Nursing care plan pneumothorax hemothorax

I. Pathophysiology
a. Partial or complete collapse of lung due to accumulation of
air (pneumothorax), blood (hemothorax), or other fluid
(pleural effusion) in the pleural space
b. Intrathoracic pressure changes induced by increased pleural
space volumes and reduced lung capacity, causing respiratory
distress and gas exchange problems and producing tension
on mediastinal structures that can impede cardiac and
systemic circulation
c. Complications include hypoxemia, respiratory failure, and
cardiac arrest.

II. Classification
a. Primary spontaneous pneumothorax
b. Secondary spontaneous pneumothorax
c. Iatrogenic pneumothorax
d. Traumatic pneumothorax

III. Etiology
a. Primary spontaneous: rupture of pleural blebs typically
occurs in young people without parenchymal lung disease or
occurs in the absence of traumatic injury to the chest or lungs
b. Secondary spontaneous: occurs in the presence of lung
disease, primarily emphysema, but can also occur with
tuberculosis (TB), sarcoidosis, cystic fibrosis, malignancy,
and pulmonary fibrosis
c.

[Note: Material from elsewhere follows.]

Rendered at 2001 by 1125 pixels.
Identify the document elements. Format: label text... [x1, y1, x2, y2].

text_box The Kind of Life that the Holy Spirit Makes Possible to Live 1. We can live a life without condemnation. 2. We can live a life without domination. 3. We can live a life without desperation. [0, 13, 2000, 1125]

Iatrogenic: complication of medical or surgical procedures,
such as therapeutic thoracentesis, tracheostomy, pleural
biopsy, central venous catheter insertion, positive pressure
mechanical ventilation, inadvertent intubation of right
mainstem bronchus
d. Traumatic: most common form of pneumothorax and
hemothorax, caused by open or closed chest trauma related
to blunt or penetrating injuries

IV. Statistics (American Lung Association, June 2005)
a. Morbidity: Primary spontaneous pneumothorax affects
9,000 persons per year and is more common in tall, thin
men between 20 and 40 years of age.
b. Recurrence rate: Is about 40% for both primary and
secondary spontaneous pneumothorax, occurring in
intervals of 1.5 to 2 years.
c. Mortality: Rate is 15% for those with secondary pneumothorax.

Care Setting
Client is treated in inpatient medical or surgical unit.

Related Concerns
Cardiac surgery: postoperative care
Chronic obstructive pulmonary disease (COPD) and
Psychosocial aspects of care
Pulmonary tuberculosis (TB)
Ventilatory assistance (mechanical)

Nursing Priorities
1. Promote or maintain lung reexpansion for adequate oxygenation
and ventilation.
2. Minimize or prevent complications.
3. Reduce discomfort and pain.
4. Provide information about disease process, treatment regimen,
and prognosis.

Discharge Goals
1. Adequate ventilation and oxygenation maintained.
2. Complications prevented or resolved.
3. Pain absent or controlled.
4. Disease process, prognosis, and therapy needs understood.
5. Plan in place to meet needs after discharge.